NASA has completed MESSENGER mission with expected impact on Mercury's surface.
The planetary exploration mission came to a planned, but nonetheless dramatic, end on 30th April when it slammed into Mercury's surface at about 8,750 mph and created a new crater on the planet's surface.
Mission controllers at the Johns Hopkins University Applied Physics Laboratory (APL) in Laurel, Maryland, have confirmed NASA's MErcury Surface, Space ENvironment, GEochemistry, and Ranging (MESSENGER) spacecraft impacted the surface of Mercury, as anticipated, at 3:26 p.m. EDT.

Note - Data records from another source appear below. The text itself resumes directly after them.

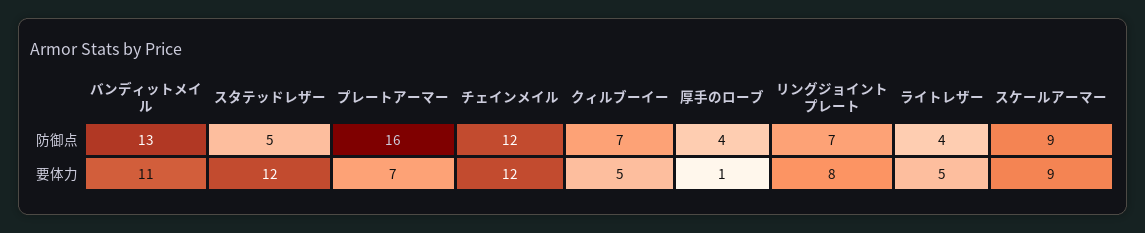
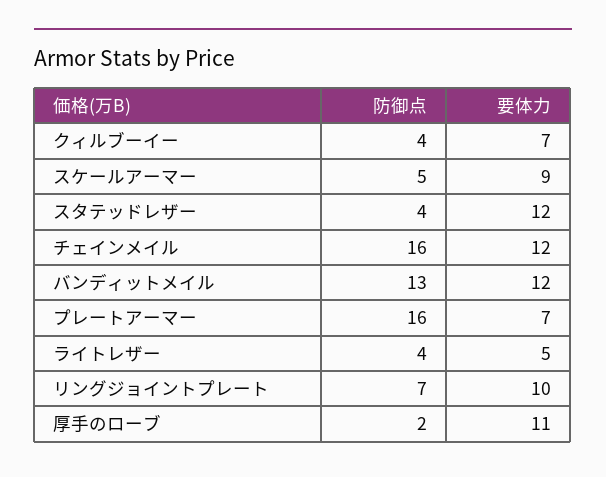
スタテッドレザー, 防御点: 5 -> 4
チェインメイル, 防御点: 12 -> 16
クィルブーイー, 防御点: 7 -> 4
厚手のローブ, 防御点: 4 -> 2
スケールアーマー, 防御点: 9 -> 5
バンディットメイル, 要体力: 11 -> 12
クィルブーイー, 要体力: 5 -> 7
厚手のローブ, 要体力: 1 -> 11
リングジョイントプレート, 要体力: 8 -> 10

Mission control confirmed end of operations just a few minutes later, at 3:40 p.m., when no signal was detected by NASA's Deep Space Network (DSN) station in Goldstone, California, at the time the spacecraft would have emerged from behind the planet. This conclusion was independently confirmed by the DSN's Radio Science team, which also was monitoring for a signal from MESSENGER.

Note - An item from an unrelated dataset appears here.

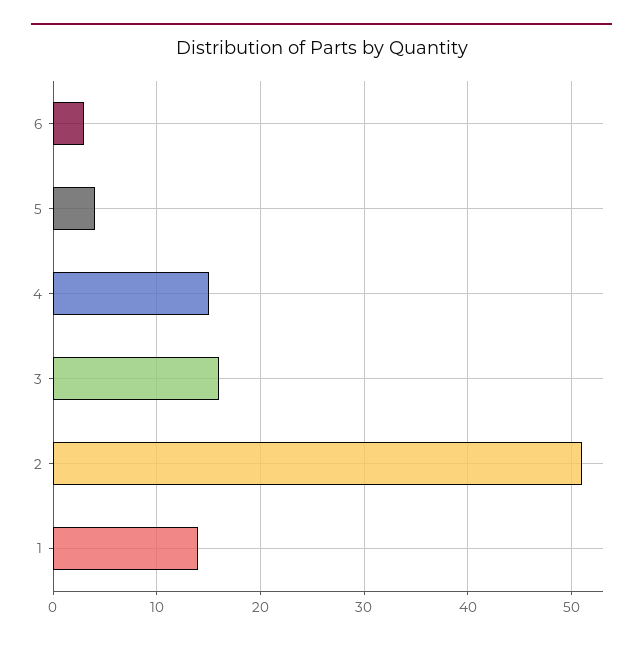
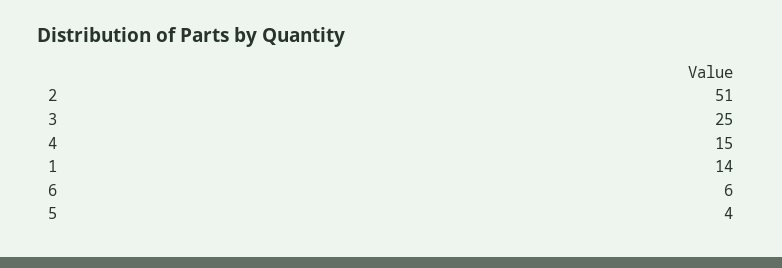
6: 3 -> 6
3: 16 -> 25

Scientist John Grunsfeld said that going out with a bang as it impacts the surface of Mercury, they are celebrating MESSENGER as more than a successful mission, adding that the mission will continue to provide scientists with a bonanza of new results as they begin the next phase of this mission, analyzing the exciting data already in the archives, and unravelling the mysteries of Mercury.
Prior to impact, MESSENGER's mission design team predicted the spacecraft would pass a few miles over a lava-filled basin on the planet before striking the surface and creating a crater estimated to be as wide as 50 feet.
Mission operations manager Andy Calloway of APL said that they monitored MESSENGER's beacon signal for about 20 additional minutes and it was strange to think during that time MESSENGER had already impacted, but they could not confirm it immediately due to the vast distance across space between Mercury and Earth.
MESSENGER was launched on Aug. 3, 2004, and began orbiting Mercury on March 17, 2011. Although it completed its primary science objectives by March 2012, the spacecraft's mission was extended two times, allowing it to capture images and information about the planet in unprecedented detail.